Only in Illinois. There is a delusional, surreal quality to politics in this state. Anybody who pays even a little attention knows that the party in power, the Democrats, are corrupt to the core, despite the fact that the better part of electorate routinely shrugs it off. If there’s nothing you can do about the power structure, isn’t it better that you should try to get your share of the spoils than try to fight the machine? Consider Blago, for example. I started writing about corruption and insider deals in the Blagojevich administration back in 2003, as a columnist for a small, suburban newspaper chain in the Chicago area. And who was I? I was nobody. I didn’t have any Deep Throats reporting to me. But, the depredations of the Blagojevich administration, and all of its supporters in the legislature, were an open secret. Politicians on both sides of the aisle talked about it in private all of the time, and they even laughed about it. It defies comprehension that Barack Obama, who served in the Illinois State Senate until 2004, didn’t know what was going on. If he truly didn’t, then he’s not intellectually qualified to hold any public office. Obama chose then, as he chooses now, to accept Chicago-style politics as the proper form of governance. It is why he will be campaigning for Giannoulias later this week. That’s really saying something.

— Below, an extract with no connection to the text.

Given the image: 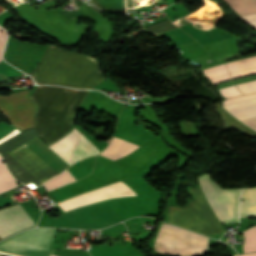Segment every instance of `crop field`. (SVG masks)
Masks as SVG:
<instances>
[{"label": "crop field", "mask_w": 256, "mask_h": 256, "mask_svg": "<svg viewBox=\"0 0 256 256\" xmlns=\"http://www.w3.org/2000/svg\"><path fill=\"white\" fill-rule=\"evenodd\" d=\"M240 216H256V188L243 189Z\"/></svg>", "instance_id": "obj_13"}, {"label": "crop field", "mask_w": 256, "mask_h": 256, "mask_svg": "<svg viewBox=\"0 0 256 256\" xmlns=\"http://www.w3.org/2000/svg\"><path fill=\"white\" fill-rule=\"evenodd\" d=\"M87 93L62 87L37 86L31 96L37 107L35 130L48 145L71 131Z\"/></svg>", "instance_id": "obj_1"}, {"label": "crop field", "mask_w": 256, "mask_h": 256, "mask_svg": "<svg viewBox=\"0 0 256 256\" xmlns=\"http://www.w3.org/2000/svg\"><path fill=\"white\" fill-rule=\"evenodd\" d=\"M137 147L138 146L131 144L129 142H126V141L114 136L111 143L109 144V146L103 152H101L99 155L109 158V159H112V160H115L117 158L125 156L126 154L130 153Z\"/></svg>", "instance_id": "obj_12"}, {"label": "crop field", "mask_w": 256, "mask_h": 256, "mask_svg": "<svg viewBox=\"0 0 256 256\" xmlns=\"http://www.w3.org/2000/svg\"><path fill=\"white\" fill-rule=\"evenodd\" d=\"M38 84H55L92 89L105 76L100 74L96 59L64 51L49 45L31 75Z\"/></svg>", "instance_id": "obj_2"}, {"label": "crop field", "mask_w": 256, "mask_h": 256, "mask_svg": "<svg viewBox=\"0 0 256 256\" xmlns=\"http://www.w3.org/2000/svg\"><path fill=\"white\" fill-rule=\"evenodd\" d=\"M241 16L256 12V0H225Z\"/></svg>", "instance_id": "obj_15"}, {"label": "crop field", "mask_w": 256, "mask_h": 256, "mask_svg": "<svg viewBox=\"0 0 256 256\" xmlns=\"http://www.w3.org/2000/svg\"><path fill=\"white\" fill-rule=\"evenodd\" d=\"M51 256H58V255H55V254H53V253H52V255H51Z\"/></svg>", "instance_id": "obj_28"}, {"label": "crop field", "mask_w": 256, "mask_h": 256, "mask_svg": "<svg viewBox=\"0 0 256 256\" xmlns=\"http://www.w3.org/2000/svg\"><path fill=\"white\" fill-rule=\"evenodd\" d=\"M237 87L243 94L254 93L256 92V80L244 84H238Z\"/></svg>", "instance_id": "obj_19"}, {"label": "crop field", "mask_w": 256, "mask_h": 256, "mask_svg": "<svg viewBox=\"0 0 256 256\" xmlns=\"http://www.w3.org/2000/svg\"><path fill=\"white\" fill-rule=\"evenodd\" d=\"M219 92L224 97H232V96L242 95L235 86L219 89Z\"/></svg>", "instance_id": "obj_20"}, {"label": "crop field", "mask_w": 256, "mask_h": 256, "mask_svg": "<svg viewBox=\"0 0 256 256\" xmlns=\"http://www.w3.org/2000/svg\"><path fill=\"white\" fill-rule=\"evenodd\" d=\"M1 6V5H0ZM5 9L4 8H2V7H0V12H2V11H4Z\"/></svg>", "instance_id": "obj_27"}, {"label": "crop field", "mask_w": 256, "mask_h": 256, "mask_svg": "<svg viewBox=\"0 0 256 256\" xmlns=\"http://www.w3.org/2000/svg\"><path fill=\"white\" fill-rule=\"evenodd\" d=\"M207 237L196 235L173 225H161L154 252L172 256H190L205 251Z\"/></svg>", "instance_id": "obj_4"}, {"label": "crop field", "mask_w": 256, "mask_h": 256, "mask_svg": "<svg viewBox=\"0 0 256 256\" xmlns=\"http://www.w3.org/2000/svg\"><path fill=\"white\" fill-rule=\"evenodd\" d=\"M5 39H6V33L2 28H0V60L2 59L1 54H2L4 43H5Z\"/></svg>", "instance_id": "obj_21"}, {"label": "crop field", "mask_w": 256, "mask_h": 256, "mask_svg": "<svg viewBox=\"0 0 256 256\" xmlns=\"http://www.w3.org/2000/svg\"><path fill=\"white\" fill-rule=\"evenodd\" d=\"M241 122L256 131V117L250 118L248 120H243Z\"/></svg>", "instance_id": "obj_22"}, {"label": "crop field", "mask_w": 256, "mask_h": 256, "mask_svg": "<svg viewBox=\"0 0 256 256\" xmlns=\"http://www.w3.org/2000/svg\"><path fill=\"white\" fill-rule=\"evenodd\" d=\"M189 189L196 200L188 207H168L169 221L204 234L222 233L220 222L209 208L201 188Z\"/></svg>", "instance_id": "obj_3"}, {"label": "crop field", "mask_w": 256, "mask_h": 256, "mask_svg": "<svg viewBox=\"0 0 256 256\" xmlns=\"http://www.w3.org/2000/svg\"><path fill=\"white\" fill-rule=\"evenodd\" d=\"M202 72L206 75V77L211 81L213 85L231 79L225 67V64L206 69Z\"/></svg>", "instance_id": "obj_14"}, {"label": "crop field", "mask_w": 256, "mask_h": 256, "mask_svg": "<svg viewBox=\"0 0 256 256\" xmlns=\"http://www.w3.org/2000/svg\"><path fill=\"white\" fill-rule=\"evenodd\" d=\"M71 181H74V178L71 176V174L66 169L64 172H62L59 176H57L55 179L43 184L44 187L47 189V191L59 187L61 185H64L66 183H69Z\"/></svg>", "instance_id": "obj_17"}, {"label": "crop field", "mask_w": 256, "mask_h": 256, "mask_svg": "<svg viewBox=\"0 0 256 256\" xmlns=\"http://www.w3.org/2000/svg\"><path fill=\"white\" fill-rule=\"evenodd\" d=\"M55 230L29 229L1 242L0 251L25 256H49Z\"/></svg>", "instance_id": "obj_5"}, {"label": "crop field", "mask_w": 256, "mask_h": 256, "mask_svg": "<svg viewBox=\"0 0 256 256\" xmlns=\"http://www.w3.org/2000/svg\"><path fill=\"white\" fill-rule=\"evenodd\" d=\"M239 256H256V253L244 254V255H239Z\"/></svg>", "instance_id": "obj_26"}, {"label": "crop field", "mask_w": 256, "mask_h": 256, "mask_svg": "<svg viewBox=\"0 0 256 256\" xmlns=\"http://www.w3.org/2000/svg\"><path fill=\"white\" fill-rule=\"evenodd\" d=\"M205 196L221 223L238 220L241 188L221 190L208 175L199 177Z\"/></svg>", "instance_id": "obj_6"}, {"label": "crop field", "mask_w": 256, "mask_h": 256, "mask_svg": "<svg viewBox=\"0 0 256 256\" xmlns=\"http://www.w3.org/2000/svg\"><path fill=\"white\" fill-rule=\"evenodd\" d=\"M232 85H233V83H232V81H230V82H227V83L218 85V86H219L220 88H223V87H228V86H232Z\"/></svg>", "instance_id": "obj_25"}, {"label": "crop field", "mask_w": 256, "mask_h": 256, "mask_svg": "<svg viewBox=\"0 0 256 256\" xmlns=\"http://www.w3.org/2000/svg\"><path fill=\"white\" fill-rule=\"evenodd\" d=\"M232 79L256 74V56L227 63Z\"/></svg>", "instance_id": "obj_11"}, {"label": "crop field", "mask_w": 256, "mask_h": 256, "mask_svg": "<svg viewBox=\"0 0 256 256\" xmlns=\"http://www.w3.org/2000/svg\"><path fill=\"white\" fill-rule=\"evenodd\" d=\"M0 111L9 118L15 127L21 130L33 127L34 106L27 90L0 96Z\"/></svg>", "instance_id": "obj_7"}, {"label": "crop field", "mask_w": 256, "mask_h": 256, "mask_svg": "<svg viewBox=\"0 0 256 256\" xmlns=\"http://www.w3.org/2000/svg\"><path fill=\"white\" fill-rule=\"evenodd\" d=\"M223 107L239 121L256 116V93L223 100Z\"/></svg>", "instance_id": "obj_10"}, {"label": "crop field", "mask_w": 256, "mask_h": 256, "mask_svg": "<svg viewBox=\"0 0 256 256\" xmlns=\"http://www.w3.org/2000/svg\"><path fill=\"white\" fill-rule=\"evenodd\" d=\"M245 236L244 252L256 251V226L243 232Z\"/></svg>", "instance_id": "obj_18"}, {"label": "crop field", "mask_w": 256, "mask_h": 256, "mask_svg": "<svg viewBox=\"0 0 256 256\" xmlns=\"http://www.w3.org/2000/svg\"><path fill=\"white\" fill-rule=\"evenodd\" d=\"M20 204L0 211V237L1 239L15 233L16 231L33 226Z\"/></svg>", "instance_id": "obj_9"}, {"label": "crop field", "mask_w": 256, "mask_h": 256, "mask_svg": "<svg viewBox=\"0 0 256 256\" xmlns=\"http://www.w3.org/2000/svg\"><path fill=\"white\" fill-rule=\"evenodd\" d=\"M17 187L15 179L6 169L2 159L0 158V193Z\"/></svg>", "instance_id": "obj_16"}, {"label": "crop field", "mask_w": 256, "mask_h": 256, "mask_svg": "<svg viewBox=\"0 0 256 256\" xmlns=\"http://www.w3.org/2000/svg\"><path fill=\"white\" fill-rule=\"evenodd\" d=\"M48 147L70 165L99 152L75 127L64 138Z\"/></svg>", "instance_id": "obj_8"}, {"label": "crop field", "mask_w": 256, "mask_h": 256, "mask_svg": "<svg viewBox=\"0 0 256 256\" xmlns=\"http://www.w3.org/2000/svg\"><path fill=\"white\" fill-rule=\"evenodd\" d=\"M243 17L256 26V14H251Z\"/></svg>", "instance_id": "obj_23"}, {"label": "crop field", "mask_w": 256, "mask_h": 256, "mask_svg": "<svg viewBox=\"0 0 256 256\" xmlns=\"http://www.w3.org/2000/svg\"><path fill=\"white\" fill-rule=\"evenodd\" d=\"M235 256H237V255H235Z\"/></svg>", "instance_id": "obj_29"}, {"label": "crop field", "mask_w": 256, "mask_h": 256, "mask_svg": "<svg viewBox=\"0 0 256 256\" xmlns=\"http://www.w3.org/2000/svg\"><path fill=\"white\" fill-rule=\"evenodd\" d=\"M254 79H256V76H251V77L234 80V83L238 84V83H242V82H246V81H250V80H254Z\"/></svg>", "instance_id": "obj_24"}]
</instances>
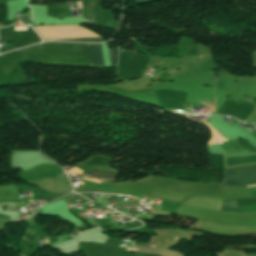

Meanwhile, Giannoulias’s opponent, Congressman Mark Kirk, isn’t the kind of candidate to inspire conservatives. While he leans to the right, particularly on economic issues, Kirk is more of a centrist. Nonetheless, conservatives will support Kirk, if only because his opponent is so offensive to them. Yet Kirk is not without deficits himself. A veteran, Kirk claimed a unit citation as a personal award and the Democrats called him on it. At face value, this would seem to be a trivial matter of semantics, but the issue has gained traction. Distrusting all politicians, with good reason, voters are reluctant to get excited about anyone who offers anything less than a clean and clear break from Illinois’ disreputable past.
This race will be incredibly close until the end. Had Democrats in Illinois chosen their U.S. Senate candidate more wisely and less arrogantly, it wouldn’t be. Had Mark Kirk been more careful about describing his military service, it wouldn’t be. Yet, here we are. Six days to go and Barack Obama’s old seat hangs in the balance. Democrats know that if they lose it, they just might lose everything – including the psychological grip that the party seems to hold over an inured electorate. Not only will the cost of losing this asset be felt in the halls of power in Illinois, but it may very well ripple outward to other bastions of Chicagoland politics on the national stage. The administration is right to be worried.